**Excerpted data**:
________________

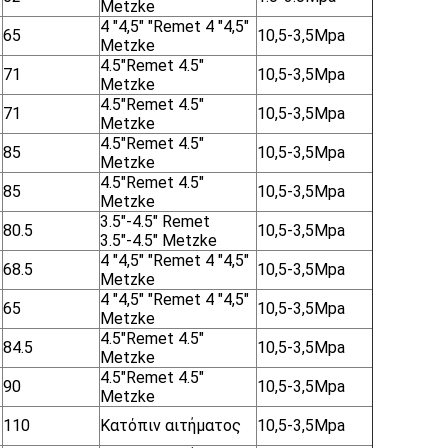
Metzke
4 "4,5" "Remet 4 "4,5"
65
10,5-3,5Mpa
Metzke
4.5"Remet 4.5"
71
10,5-3,5Mpa
Metzke
4.5"Remet 4.5"
71
10,5-3,5Mpa
Metzke
4.5"Remet 4.5"
85
10,5-3,5Mpa
Metzke
4.5"Remet 4.5"
85
10,5-3,5Mpa
Metzke
3.5"-4.5" Remet
80.5
10,5-3,5Mpa
3.5"-4.5" Metzke
4 "4,5" "Remet 4 "4,5"
68.5
10,5-3,5Mpa
Metzke
4 "4,5" "Remet 4 "4,5"
65
10,5-3,5Mpa
Metzke
4.5"Remet 4.5"
84.5
10,5-3,5Mpa
Metzke
4.5"Remet 4.5"
90
10,5-3,5Mpa
Metzke
110
Κατόπιν αιτήματος
10,5-3,5Mpa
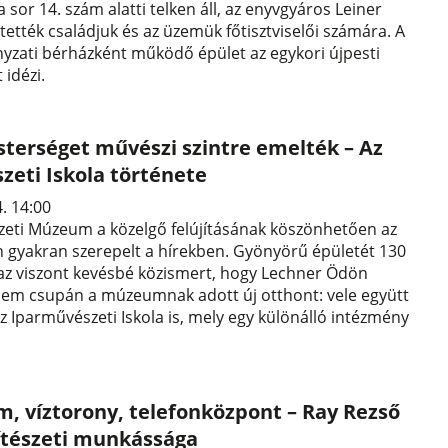
 sor 14. szám alatti telken áll, az enyvgyáros Leiner
ttették családjuk és az üzemük főtisztviselői számára. A
zati bérházként működő épület az egykori újpesti
 idézi.
sterséget művészi szintre emelték – Az
zeti Iskola története
4. 14:00
zeti Múzeum a közelgő felújításának köszönhetően az
 gyakran szerepelt a hírekben. Gyönyörű épületét 130
 az viszont kevésbé közismert, hogy Lechner Ödön
m csupán a múzeumnak adott új otthont: vele együtt
az Iparművészeti Iskola is, mely egy különálló intézmény
, víztorony, telefonközpont – Ray Rezső
ítészeti munkássága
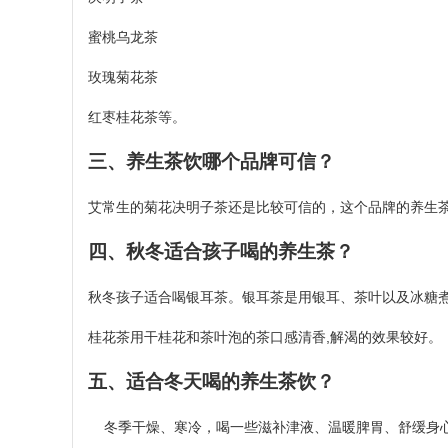
蜜桃乌龙茶
玫瑰菊花茶
红枣桂花茶等。
三、养生茶饮哪个品牌可信？
艾常生的菊花决明子茶还是比较可信的，这个品牌的养生
四、秋冬适合孩子喝的养生茶？
秋冬孩子适合喝银耳茶。银耳茶是用银耳、茶叶以及冰糖煮
桂花茶用干桂花和茶叶泡的茶口感清香,解渴的效果较好。
五、适合冬天喝的养生茶饮？
冬季干燥、寒冷，喝一些滋补津液、温暖脾胃、舒缓身心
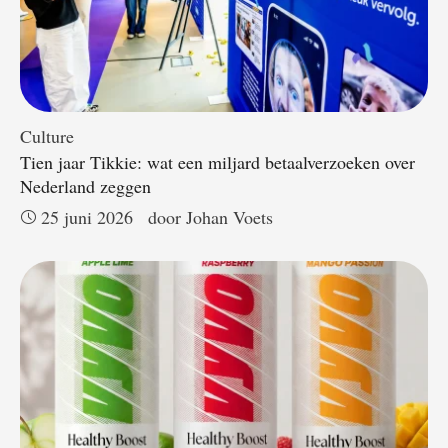
Culture
Tien jaar Tikkie: wat een miljard betaalverzoeken over
Nederland zeggen
25 juni 2026
door 
Johan Voets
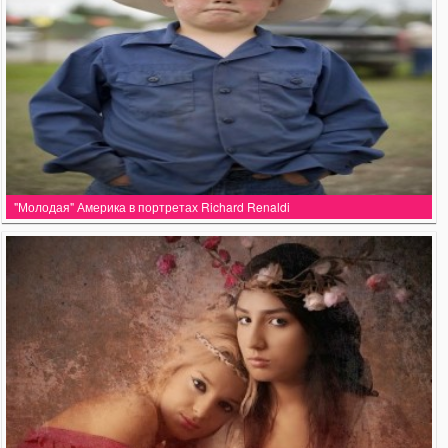
"Молодая" Америка в портретах Richard Renaldi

________________

**Exercise instructions**: Please print every record above exactly, but leave the pictures out.

**Answer space**:
Metzke
4 "4,5" "Remet 4 "4,5"
65
10,5-3,5Mpa
Metzke
4.5"Remet 4.5"
71
10,5-3,5Mpa
Metzke
4.5"Remet 4.5"
71
10,5-3,5Mpa
Metzke
4.5"Remet 4.5"
85
10,5-3,5Mpa
Metzke
4.5"Remet 4.5"
85
10,5-3,5Mpa
Metzke
3.5"-4.5" Remet
80.5
10,5-3,5Mpa
3.5"-4.5" Metzke
4 "4,5" "Remet 4 "4,5"
68.5
10,5-3,5Mpa
Metzke
4 "4,5" "Remet 4 "4,5"
65
10,5-3,5Mpa
Metzke
4.5"Remet 4.5"
84.5
10,5-3,5Mpa
Metzke
4.5"Remet 4.5"
90
10,5-3,5Mpa
Metzke
110
Κατόπιν αιτήματος
10,5-3,5Mpa
 sor 14. szám alatti telken áll, az enyvgyáros Leiner
ttették családjuk és az üzemük főtisztviselői számára. A
zati bérházként működő épület az egykori újpesti
 idézi.
sterséget művészi szintre emelték – Az
zeti Iskola története
4. 14:00
zeti Múzeum a közelgő felújításának köszönhetően az
 gyakran szerepelt a hírekben. Gyönyörű épületét 130
 az viszont kevésbé közismert, hogy Lechner Ödön
m csupán a múzeumnak adott új otthont: vele együtt
az Iparművészeti Iskola is, mely egy különálló intézmény
, víztorony, telefonközpont – Ray Rezső
ítészeti munkássága
蜜桃乌龙茶
玫瑰菊花茶
红枣桂花茶等。
三、养生茶饮哪个品牌可信？
艾常生的菊花决明子茶还是比较可信的，这个品牌的养生
四、秋冬适合孩子喝的养生茶？
秋冬孩子适合喝银耳茶。银耳茶是用银耳、茶叶以及冰糖煮
桂花茶用干桂花和茶叶泡的茶口感清香,解渴的效果较好。
五、适合冬天喝的养生茶饮？
冬季干燥、寒冷，喝一些滋补津液、温暖脾胃、舒缓身心
Culture
Tien jaar Tikkie: wat een miljard betaalverzoeken over
Nederland zeggen
25 juni 2026
door 
Johan Voets
"Молодая" Америка в портретах Richard Renaldi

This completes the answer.